LE POSIZIONI DEI PAESI I Ministri del Cambiamento Climatico di Brasile, Sud Africa, India e Cina, le quattro nazioni del BASIC, continuano a fare fronte comune e ribadendo la loro posizione a favore di ambizioni dalla portata più ampia per le nazioni industrializzate. Il protocollo di Kyoto rimane un punto critico dei negoziati di Doha. Nonostante lo a scorso dicembre, la COP 17 avesse concretizzato l’ipotesi di estendere la durata del trattato dal 2012, termine ultimo del protocollo, fino al 2015, anno in cui dovrebbe essere pronto il nuovo accordo climatico mondiale, nessun paese ha effettivamente rinnovato la firma.

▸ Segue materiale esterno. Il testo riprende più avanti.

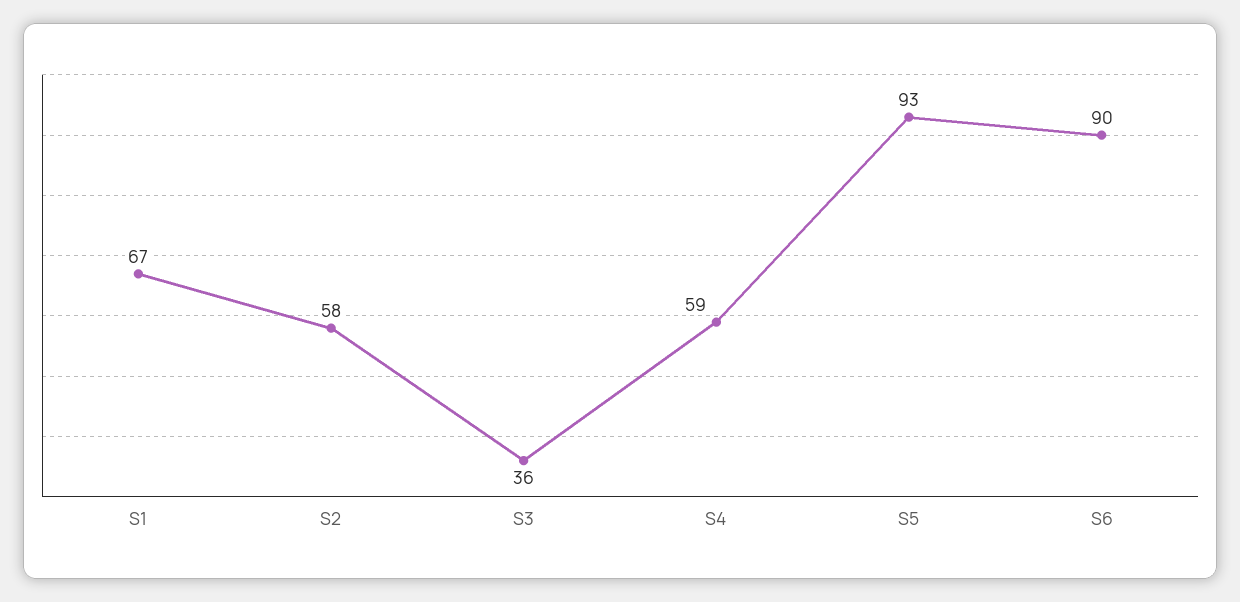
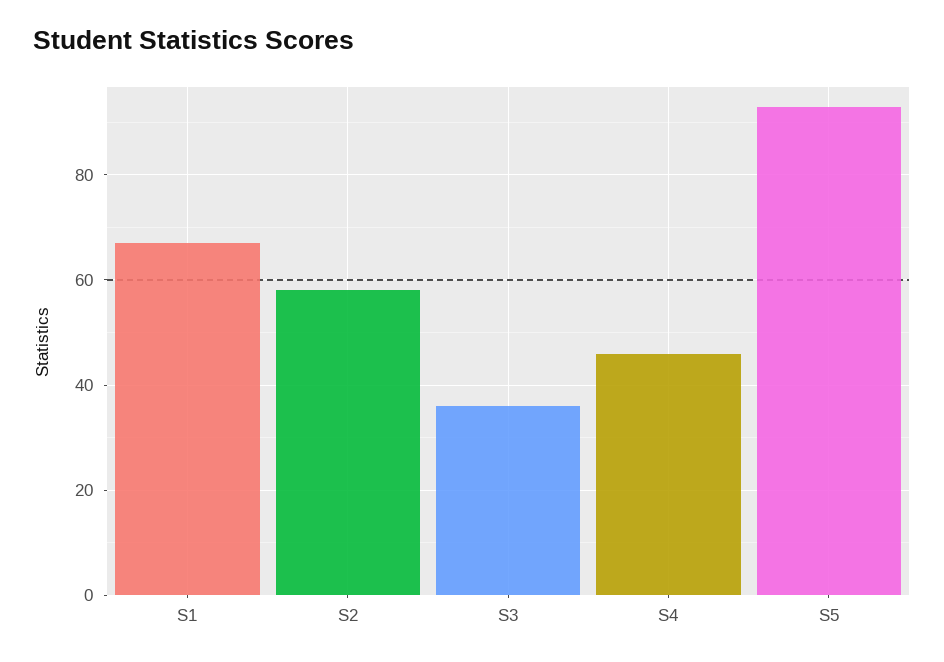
  {
    "S1": 67,
    "S2": 58,
    "S3": 36,
-   "S4": 59,
+   "S4": 45,
-   "S5": 93,
+   "S5": 93
-   "S6": 90
  }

Nuova Zelanda, Canada (ritiratosi qualche mese fa anche dal primo) e Giappone rifiutano apertamente un Kyoto-bis. Gli USA, grandi assenti alla ratifica del primo trattato, sembrano allergici a sottoscrivere impegni decisi da terzi e a imposizioni, come sottolineato dalle ultime dichiarazioni del delegato Todd Stern, e mancano di un’unità d’azione sul tema del climate change come dimostra il disegno di legge sulla riduzione delle emissioni in fase di stallo al Senato.
La Russia continua a non esporsi, mentre India e Cina (il più importante emettitore di carbonio al mondo) continuano a voler una linea di demarcazione netta tra i paesi sviluppati e in via di sviluppo in termini di obblighi climatici e vincoli emissivi. Xie Zhenhua capo negoziatore per la Repubblica Popolare ai dialoghi Onu, ha tenuto a ribadire la scorsa settimana come il Governo non sia intenzionato ad agire prima che il Pil pro capite (oggi a 5000 dollari l’anno) raggiunga circa la metà di quello dei Paesi occidentali nel momento in cui erano al picco delle emissioni (40-50mila dollari l’anno).
Della partita per ora sono solo i 27 Stati Membri UE, Svizzera, Norvegia e Australia che significherebbe però riuscire ad ottenere, con l’estensione del Protocollo, un impegno su solo il 15% delle emissioni globali. Inoltre il consenso è subordinato al raggiungimento di un accordo su alcuni aspetti ancora irrisolti: la durata della seconda fase (l’Unione Europea intende estenderla fino al 2020), la possibilità di riportare le emissioni in eccesso dalla prima e gli accordi che garantiscano l’applicazione immediata della modifica del 1° gennaio 2013.